３、クオリティトリミング。ここからは１サンプルの例だけ示す。

#single-end
trimFilter --ifq single.fq --length 100 -q 27 -Q ENDS -z no --output trimmed_

#paired-end
trimFilterPE --ifq pair1.fq:pair2.fq --length 100 -q 27 -Q ENDS -z no --output trimmed_


#paired-end: low quality, Ns、contammination、read length（≤25）のフィルタリング実行
trimFilterPE --ifq pair1.fq:pair2.fq
--idx contamination.bf:0.05 
--length 100 
-N ENDS 
-Q ENDS 
-m 25 
-q 20 
-z no 
--output trimmed_

-a fasta input file of potential contaminations. To be included only with method TREE
-m minimum length allowed for a read before it is discarded (25).
-q minimum quality allowed (int), optional (default 27).
-N, --trimN

         NO: does nothing to reads containing N's,
        ALL: removes all reads containing N's,
         ENDS: trims ends of reads with N's,
       STRIPS: looks for the largest substring with no N's.
         All reads are discarded if they are shorter than MINL (specified with -m).

-Q, --trimQ

         NO: does nothing to low quality reads (default),
         ALL: removes all reads containing at least one low quality nucleotide.
         ENDS: trims the ends of the read if their quality is below the threshold -q,
         FRAC: discards a read if the fraction of bases with low quality scores (below -q) is over 5 percent or a user defined percentage (-p).
         ENDSFRAC: trims the ends and then discards the read if there are more low quality nucleotides than allowed by the option -p.
         GLOBAL: removes n1 bases on the left and n2 on the
right, specified in -g.
         All reads are discarded if they are shorter than MINL (specified with -m).

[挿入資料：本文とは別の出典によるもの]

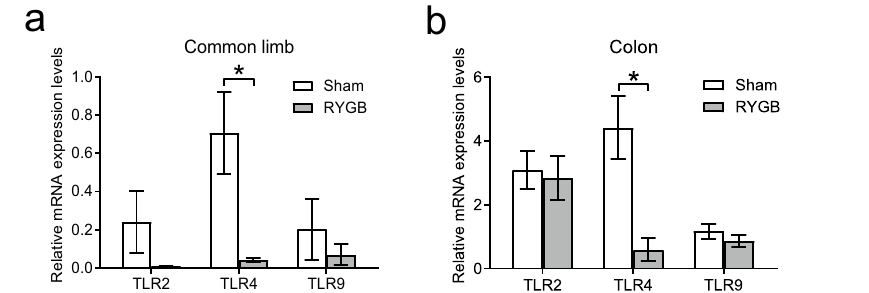
Figure 3. RYGB suppressed systemic and intestinal inflammation. ( a – c ) Compared to those in the sham group ( n = 6/group), levels of plasma inflammatory cytokines, such as LPS, IL6, and TNFα, were notably decreased in the RYGB group ( n = 5/group). ( d , e ) The mRNA levels of inflammatory cytokines in the common limb and colon were determined by quantitative real-time PCR. Compared to the sham group, gut inflammation was reduced after RYGB surgery. TNFα tumor necrosis factor-α, IL6 interleukin-6, IL1β interleukin-1β, LPS lipopolysaccharide. All data are the mean ± SEM. * p < 0.05; ** p < 0.01.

good qualityとbad qualityのfastqが別々に出力される。また、sumaryの.binファイルが出力される。Nsのフィルターやコンタミネーションのフィルターもつけていた場合、それらのファイルも別々に出力される。

quality trimmingのみ実行後 (q<27)

f:id:kazumaxneo:20181203114118j:plain

quality trimming実行前

f:id:kazumaxneo:20181203114215j:plain

flowcellの１レーン内のタイルごとのクオリティ

quality trimmingのみ実行後 (q<27)

f:id:kazumaxneo:20181203113945j:plain

quality trimming実行前

f:id:kazumaxneo:20181203114013j:plain

リード数

$ seqkist stats *fastq

f:id:kazumaxneo:20181201154134j:plain

使用したデータでは、トータルサイズは3%減少。

４、最後にフィルタリング結果のサマリーレポートを出力する。ディレクトリ内にあるsummaryの.binファイル（3のステップで出力される）が自動で認識される。

#paired-end
Sreport -i /data/ -t P -o filtering_report

#single-end
Sreport -i /data/ -t F -o filtering_report

-t {Q,F,P} Type of report to be generated: 'Q' for quality summary report, 'F' for filter summary report (single-end reads), and 'P' for filter summary report (paired-end reads) data filter summary report.